Gov.-elect Arnold Schwarzenegger should boldly use his scheduled star turn today on Capitol Hill to tell bureaucrats and lawmakers what's really on Californians' minds. It's not just disaster relief, budget woes, the rotten economy, labor strife and health-care concerns.

This lobbying trip offers him a golden opportunity to talk about privacy rights as well, and to turn his talk into action and work with others to benefit Californians. One key way to do this would be for him to join Democratic Sens. Dianne Feinstein and Barbara Boxer in urging Congress not to dismantle SB 1, the tough consumer privacy law passed in bipartisan fashion three months ago in Sacramento.

Congress is dangerously close to approving legislation that would prevent California and other states from enforcing SB 1 and other privacy laws that are tougher than what Uncle Sam has on the books. That would be a mistake. Consumers demand and deserve stronger protection from banks, insurers and securities dealers that treat credit records, bank account balances and other personal data as if they were cheap kids' trading cards, all fodder for their intrusive marketing machinations.

SB 1 gave Californians unprecedented power to determine how much and what type of sensitive financial and personal data businesses can share with other firms. If anything, consumers nationwide should be clamoring for equal protection. But business interests are lobbying relentlessly to stick consumers with federal privacy rules.

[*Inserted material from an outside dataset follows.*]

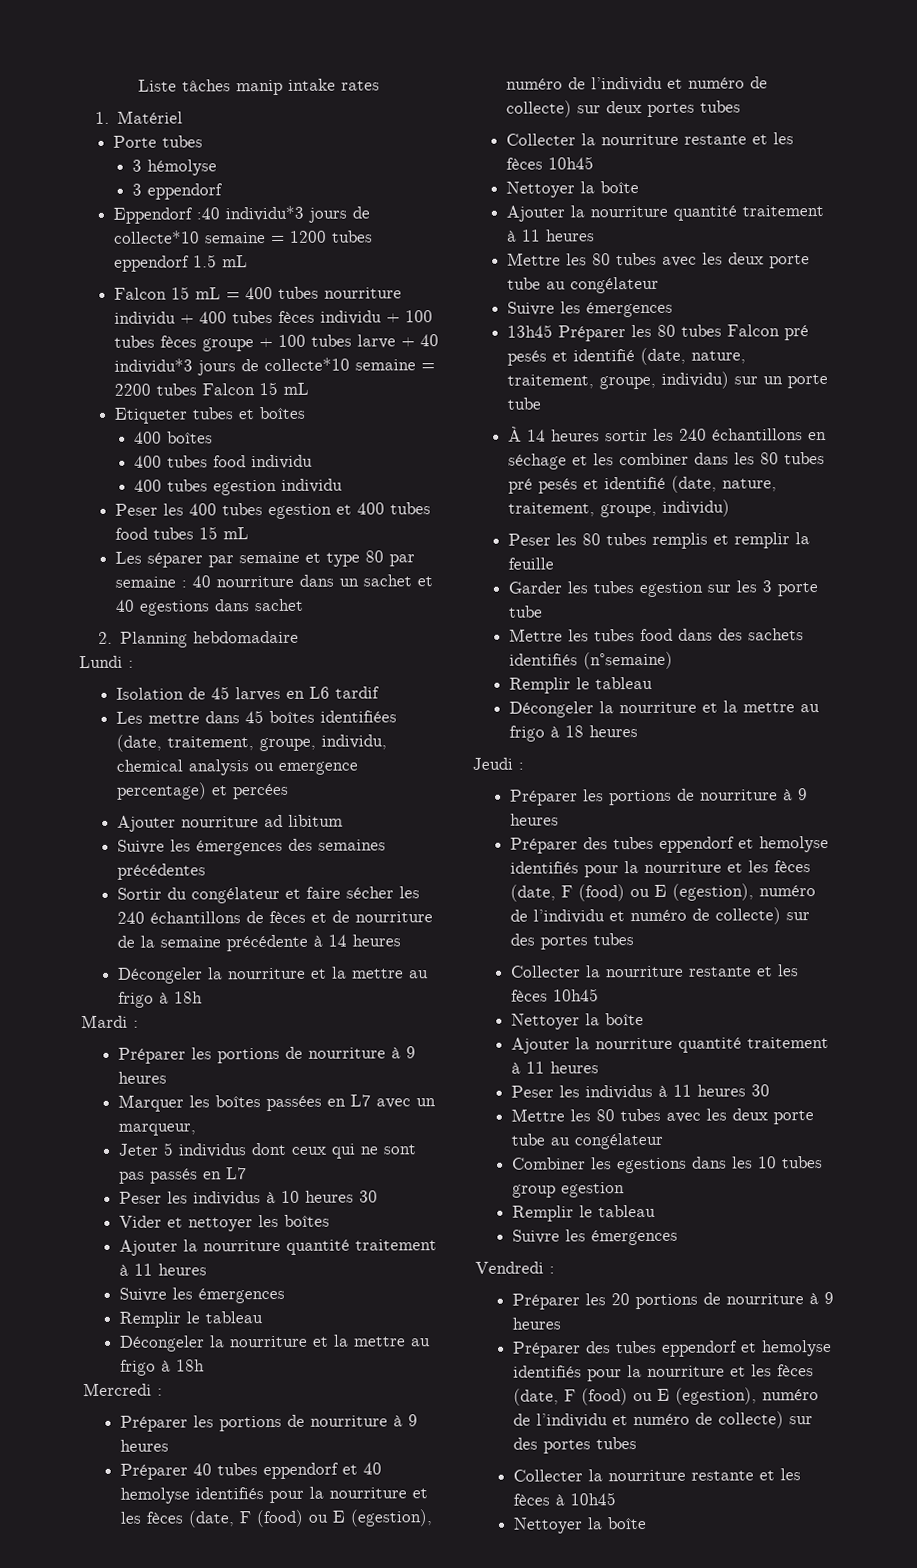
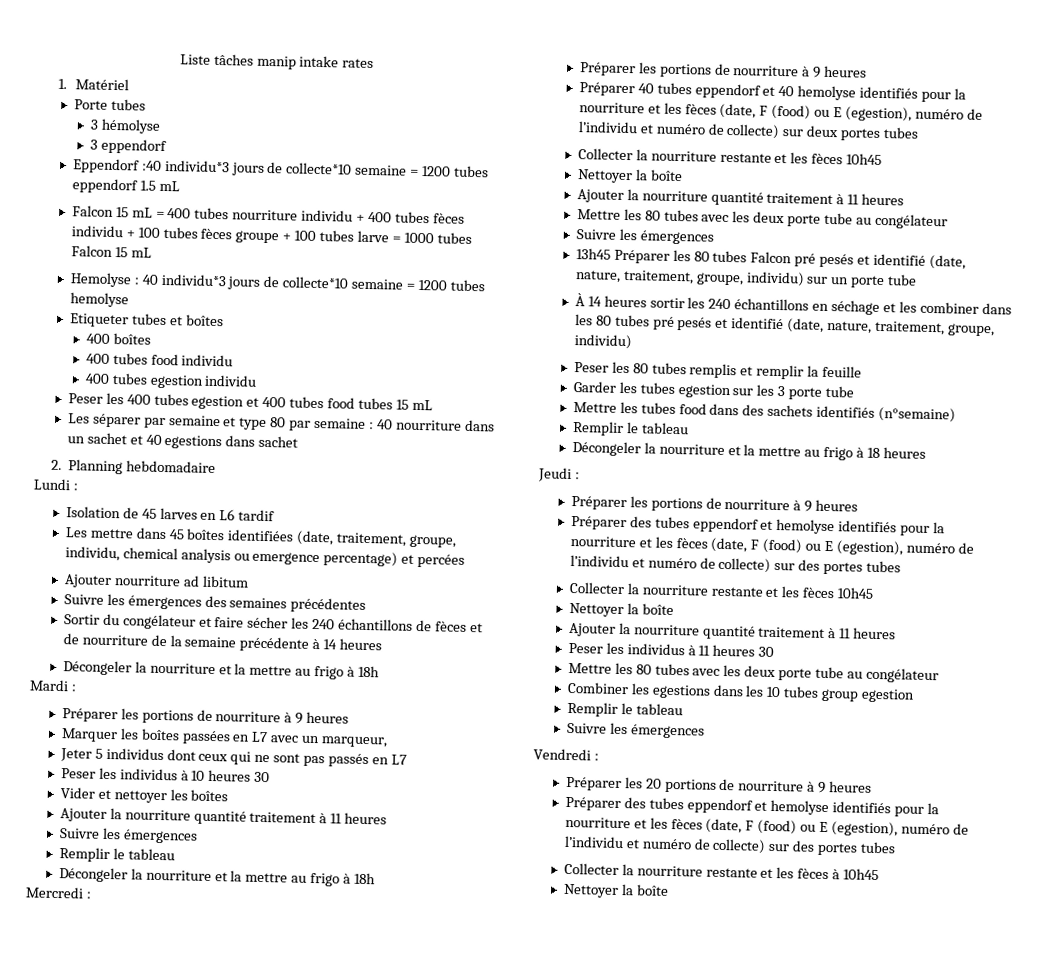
[400,337,415,347] + -> [391,232,472,244] [70,245,152,258] [69,272,139,288] = 1000 tubes Falcon 15 mL // Hemolyse :
[113,381,309,396] 2200 tubes Falcon 15 mL -> [418,279,485,292] [69,292,129,308] 1200 tubes hemolyse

These are so pro-business that 75% of the states with consumer laws already have tougher protections. So why go backward now?

Congress promised voters that it would improve consumer rights with regular reviews of the Fair Credit Reporting Act, initially passed 33 years ago to balance competing interests of business and consumers. Bills in the House and Senate would make it easier for consumers to see credit reports and report identity theft. But the legislation wouldn't help consumers keep private their bank balances, spending patterns and other sensitive data.

Congress could cover this gaping problem by adopting the amendment crafted by Feinstein and Boxer, which keeps alive the protections at the heart of SB 1.

Businesses, which loathed SB 1, feign outrage at the amendment. But Congress should ignore this bluster and recall that lobbyists in Sacramento yielded in August on these very kinds of reform. Why? Even tougher restrictions loomed in a statewide ballot initiative, for which advocates had already collected hundreds of thousands of signatures.

Schwarzenegger knows about the power of angry voters. His mere presence, especially if he truly acts for the people of California, should serve as a warning to Congress of the peril to politicians who would sell out voters' privacy interests so others can make a buck.